### INPUT MATERIAL
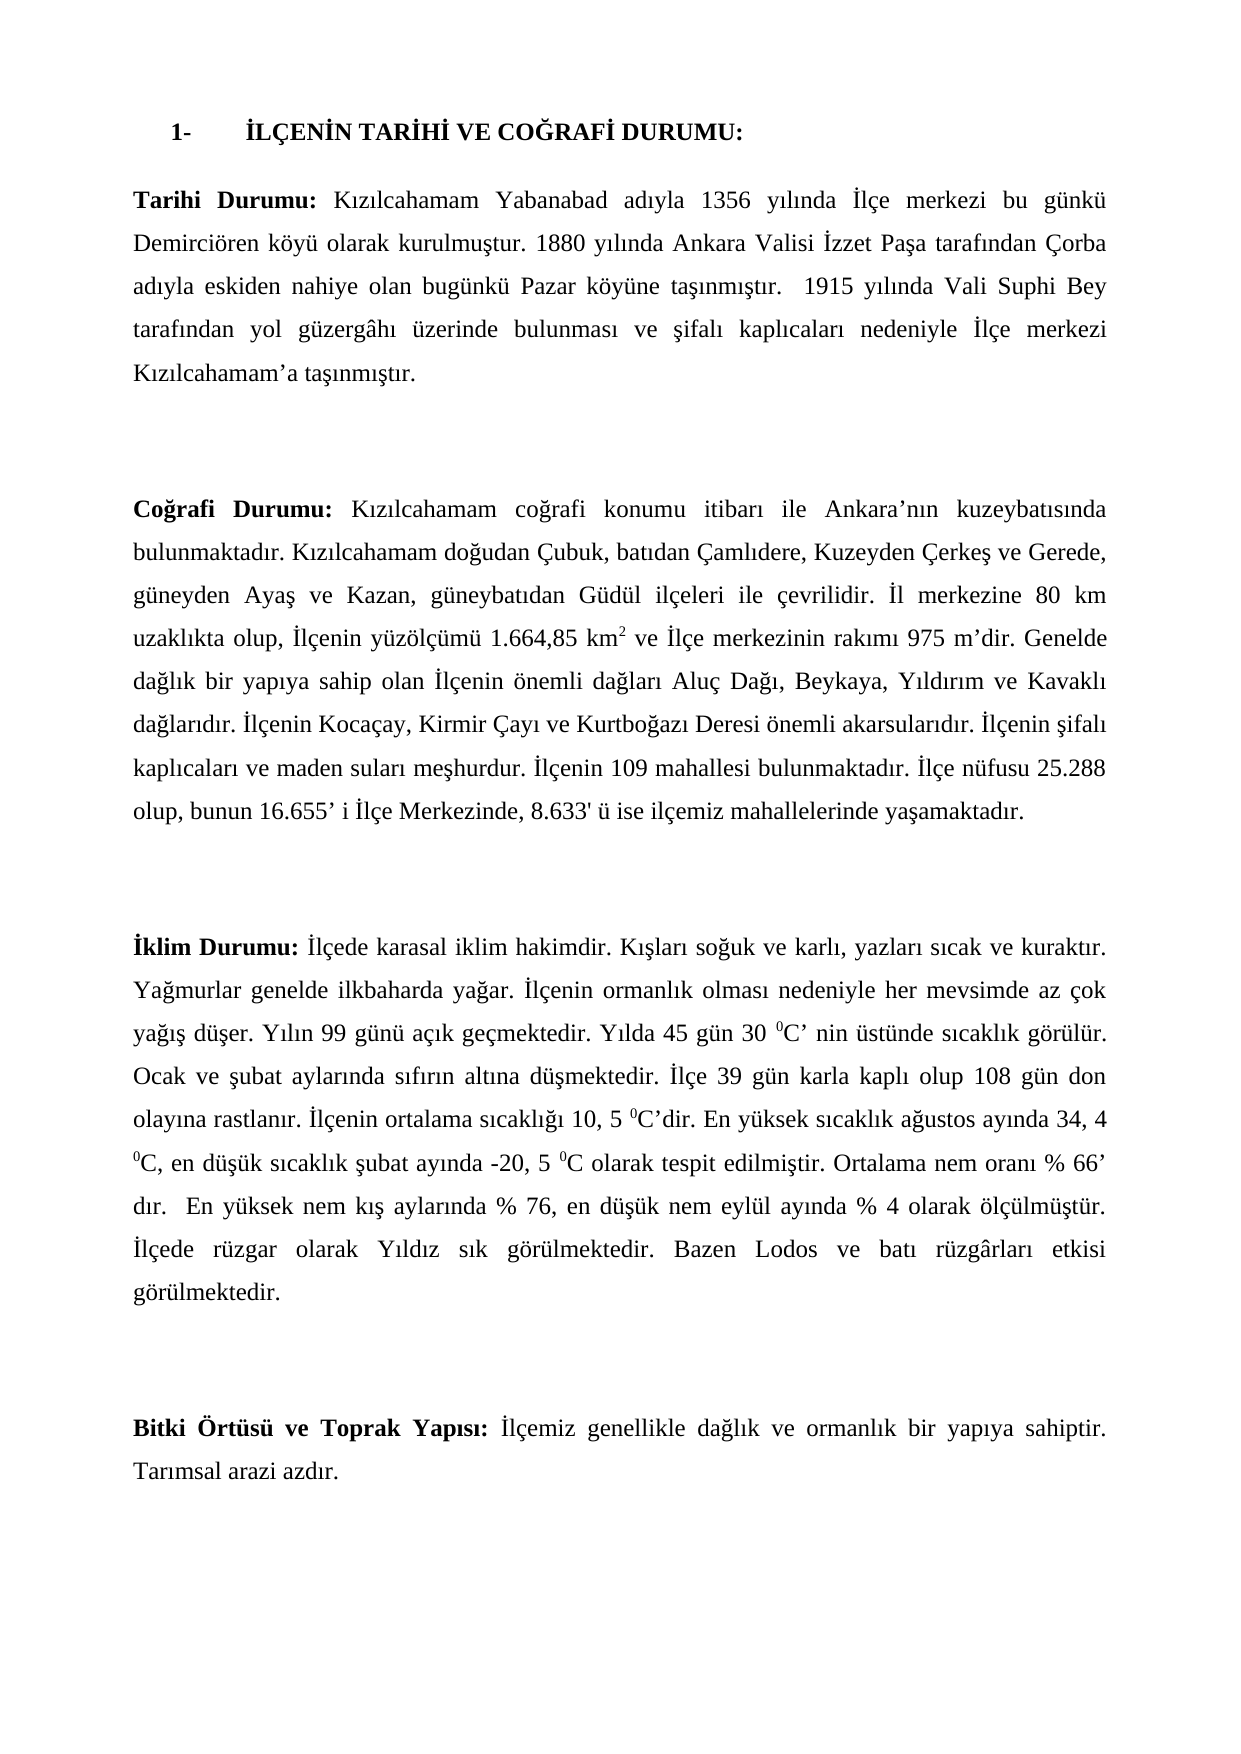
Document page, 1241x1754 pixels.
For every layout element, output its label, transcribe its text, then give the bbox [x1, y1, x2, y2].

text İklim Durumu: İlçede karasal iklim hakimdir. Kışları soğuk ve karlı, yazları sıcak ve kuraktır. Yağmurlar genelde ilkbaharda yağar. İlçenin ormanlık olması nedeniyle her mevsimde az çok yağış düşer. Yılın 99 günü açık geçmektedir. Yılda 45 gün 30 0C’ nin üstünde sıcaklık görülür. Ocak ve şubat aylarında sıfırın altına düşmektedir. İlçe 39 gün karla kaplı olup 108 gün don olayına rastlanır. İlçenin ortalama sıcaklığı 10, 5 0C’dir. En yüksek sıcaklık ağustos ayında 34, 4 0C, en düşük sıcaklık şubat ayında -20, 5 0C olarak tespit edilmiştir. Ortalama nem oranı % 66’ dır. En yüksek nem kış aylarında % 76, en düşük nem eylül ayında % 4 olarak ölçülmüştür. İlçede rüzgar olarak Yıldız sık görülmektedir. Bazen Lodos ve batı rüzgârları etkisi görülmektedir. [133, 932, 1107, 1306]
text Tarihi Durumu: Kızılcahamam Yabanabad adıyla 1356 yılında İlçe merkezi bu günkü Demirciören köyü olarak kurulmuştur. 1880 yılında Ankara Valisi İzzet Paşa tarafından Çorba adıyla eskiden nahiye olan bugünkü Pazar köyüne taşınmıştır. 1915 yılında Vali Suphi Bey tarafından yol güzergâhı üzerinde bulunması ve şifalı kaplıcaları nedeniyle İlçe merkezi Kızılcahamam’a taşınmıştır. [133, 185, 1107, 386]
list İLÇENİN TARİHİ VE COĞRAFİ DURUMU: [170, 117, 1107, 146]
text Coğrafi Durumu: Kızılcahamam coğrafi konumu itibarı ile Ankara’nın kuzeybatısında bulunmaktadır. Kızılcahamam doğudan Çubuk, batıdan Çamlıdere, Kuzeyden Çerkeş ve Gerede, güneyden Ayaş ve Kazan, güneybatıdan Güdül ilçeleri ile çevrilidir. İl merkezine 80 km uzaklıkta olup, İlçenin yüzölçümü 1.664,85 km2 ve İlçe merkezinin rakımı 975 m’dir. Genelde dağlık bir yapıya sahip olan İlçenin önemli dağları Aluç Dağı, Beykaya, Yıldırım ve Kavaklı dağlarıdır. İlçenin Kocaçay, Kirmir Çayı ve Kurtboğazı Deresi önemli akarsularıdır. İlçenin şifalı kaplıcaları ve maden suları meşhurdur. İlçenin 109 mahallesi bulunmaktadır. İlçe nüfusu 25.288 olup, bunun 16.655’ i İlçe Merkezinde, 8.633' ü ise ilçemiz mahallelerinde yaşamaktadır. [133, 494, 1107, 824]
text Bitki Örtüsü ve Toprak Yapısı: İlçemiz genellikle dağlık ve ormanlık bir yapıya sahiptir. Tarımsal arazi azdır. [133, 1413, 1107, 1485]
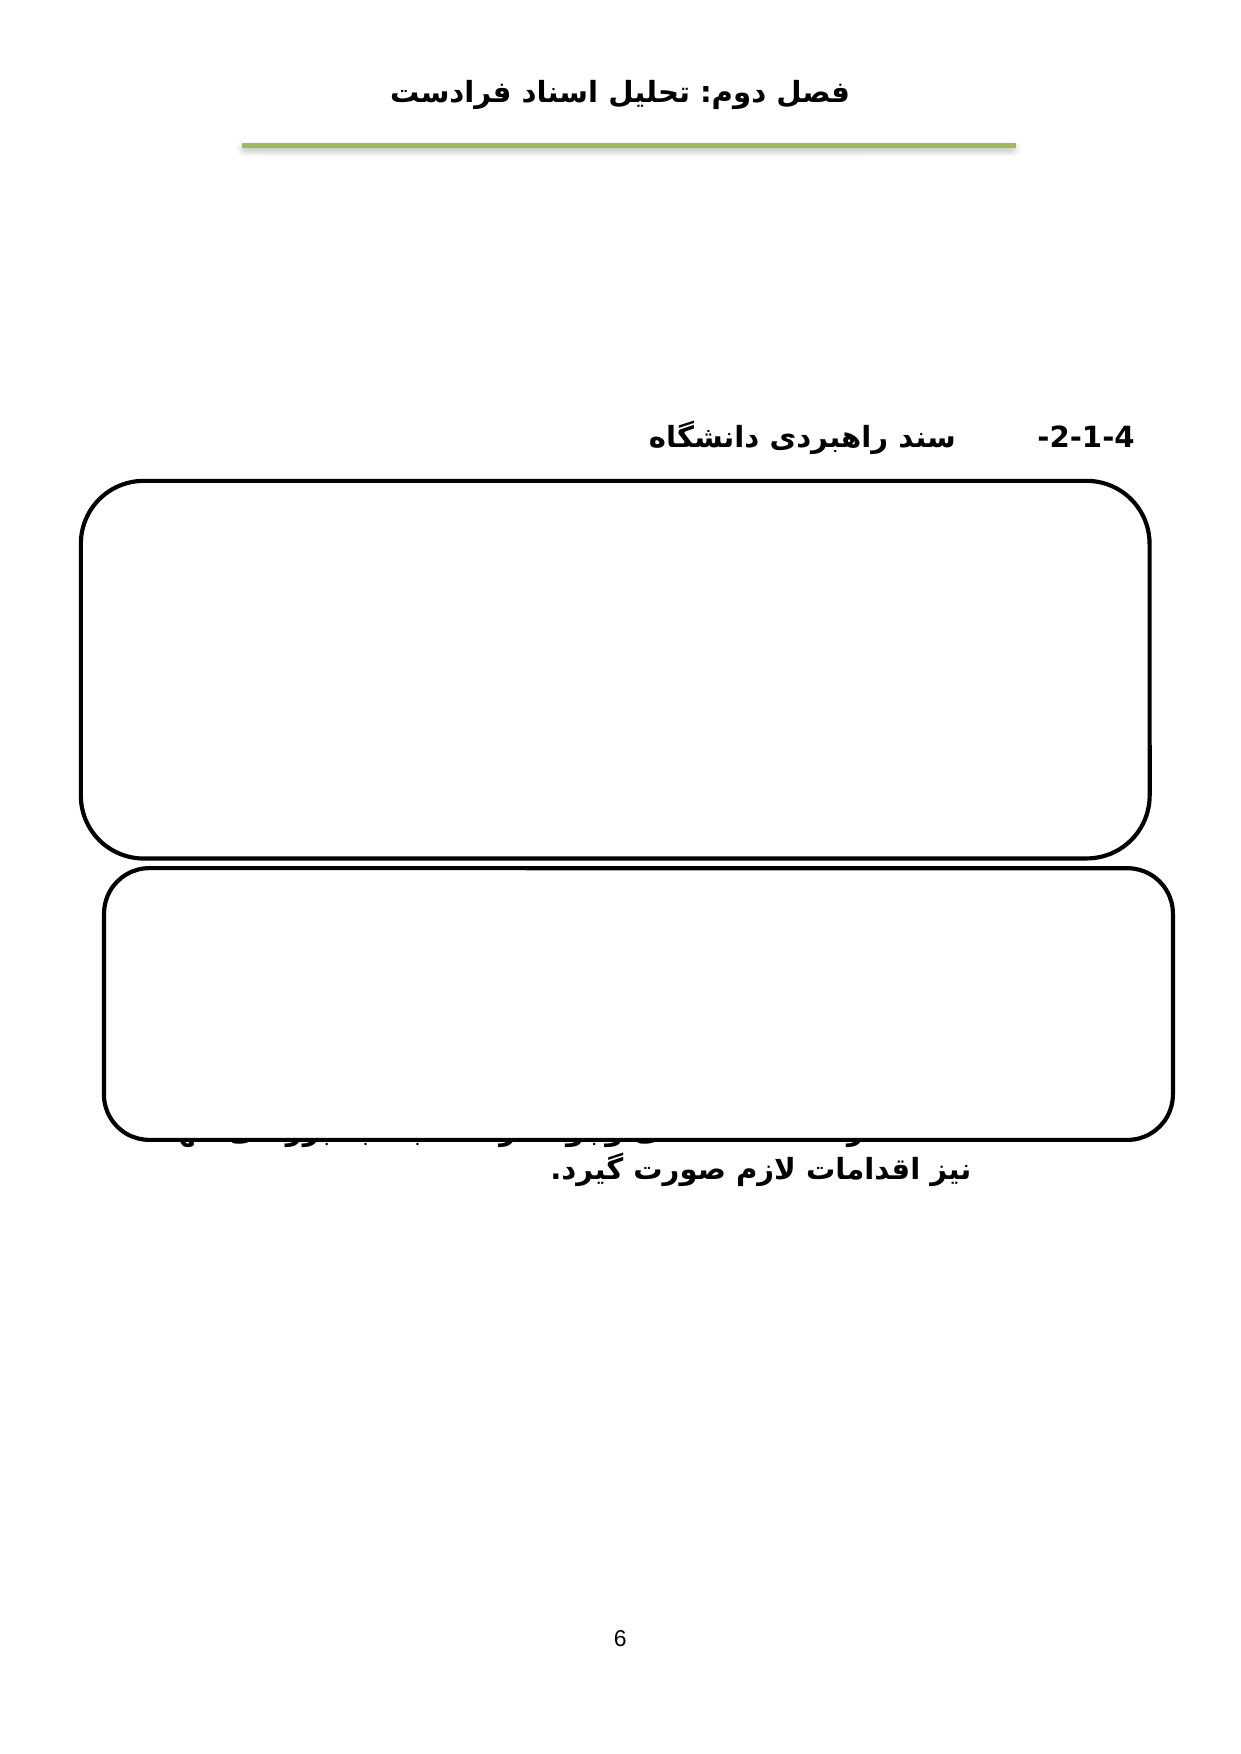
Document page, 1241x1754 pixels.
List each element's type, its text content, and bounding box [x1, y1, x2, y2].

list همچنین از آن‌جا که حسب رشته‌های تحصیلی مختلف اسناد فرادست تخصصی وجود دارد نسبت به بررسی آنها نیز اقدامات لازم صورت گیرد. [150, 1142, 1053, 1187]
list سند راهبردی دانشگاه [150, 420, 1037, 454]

### PROBLEM DETAILS
Write the entries out in full and exactly, omitting every picture.

### ANSWER AREA
Document page, 1241x1754 pixels.
For every layout element, output its label, transcribe its text, then give the bbox [x1, y1, x2, y2].

text İklim Durumu: İlçede karasal iklim hakimdir. Kışları soğuk ve karlı, yazları sıcak ve kuraktır. Yağmurlar genelde ilkbaharda yağar. İlçenin ormanlık olması nedeniyle her mevsimde az çok yağış düşer. Yılın 99 günü açık geçmektedir. Yılda 45 gün 30 0C’ nin üstünde sıcaklık görülür. Ocak ve şubat aylarında sıfırın altına düşmektedir. İlçe 39 gün karla kaplı olup 108 gün don olayına rastlanır. İlçenin ortalama sıcaklığı 10, 5 0C’dir. En yüksek sıcaklık ağustos ayında 34, 4 0C, en düşük sıcaklık şubat ayında -20, 5 0C olarak tespit edilmiştir. Ortalama nem oranı % 66’ dır. En yüksek nem kış aylarında % 76, en düşük nem eylül ayında % 4 olarak ölçülmüştür. İlçede rüzgar olarak Yıldız sık görülmektedir. Bazen Lodos ve batı rüzgârları etkisi görülmektedir. [133, 932, 1107, 1306]
text Tarihi Durumu: Kızılcahamam Yabanabad adıyla 1356 yılında İlçe merkezi bu günkü Demirciören köyü olarak kurulmuştur. 1880 yılında Ankara Valisi İzzet Paşa tarafından Çorba adıyla eskiden nahiye olan bugünkü Pazar köyüne taşınmıştır. 1915 yılında Vali Suphi Bey tarafından yol güzergâhı üzerinde bulunması ve şifalı kaplıcaları nedeniyle İlçe merkezi Kızılcahamam’a taşınmıştır. [133, 185, 1107, 386]
list İLÇENİN TARİHİ VE COĞRAFİ DURUMU: [170, 117, 1107, 146]
text Coğrafi Durumu: Kızılcahamam coğrafi konumu itibarı ile Ankara’nın kuzeybatısında bulunmaktadır. Kızılcahamam doğudan Çubuk, batıdan Çamlıdere, Kuzeyden Çerkeş ve Gerede, güneyden Ayaş ve Kazan, güneybatıdan Güdül ilçeleri ile çevrilidir. İl merkezine 80 km uzaklıkta olup, İlçenin yüzölçümü 1.664,85 km2 ve İlçe merkezinin rakımı 975 m’dir. Genelde dağlık bir yapıya sahip olan İlçenin önemli dağları Aluç Dağı, Beykaya, Yıldırım ve Kavaklı dağlarıdır. İlçenin Kocaçay, Kirmir Çayı ve Kurtboğazı Deresi önemli akarsularıdır. İlçenin şifalı kaplıcaları ve maden suları meşhurdur. İlçenin 109 mahallesi bulunmaktadır. İlçe nüfusu 25.288 olup, bunun 16.655’ i İlçe Merkezinde, 8.633' ü ise ilçemiz mahallelerinde yaşamaktadır. [133, 494, 1107, 824]
text Bitki Örtüsü ve Toprak Yapısı: İlçemiz genellikle dağlık ve ormanlık bir yapıya sahiptir. Tarımsal arazi azdır. [133, 1413, 1107, 1485]
Document page, 1241x1754 pixels.
List each element's type, its text content, and bounding box [x1, y1, x2, y2].

list همچنین از آن‌جا که حسب رشته‌های تحصیلی مختلف اسناد فرادست تخصصی وجود دارد نسبت به بررسی آنها نیز اقدامات لازم صورت گیرد. [150, 1142, 1053, 1187]
list سند راهبردی دانشگاه [150, 420, 1037, 454]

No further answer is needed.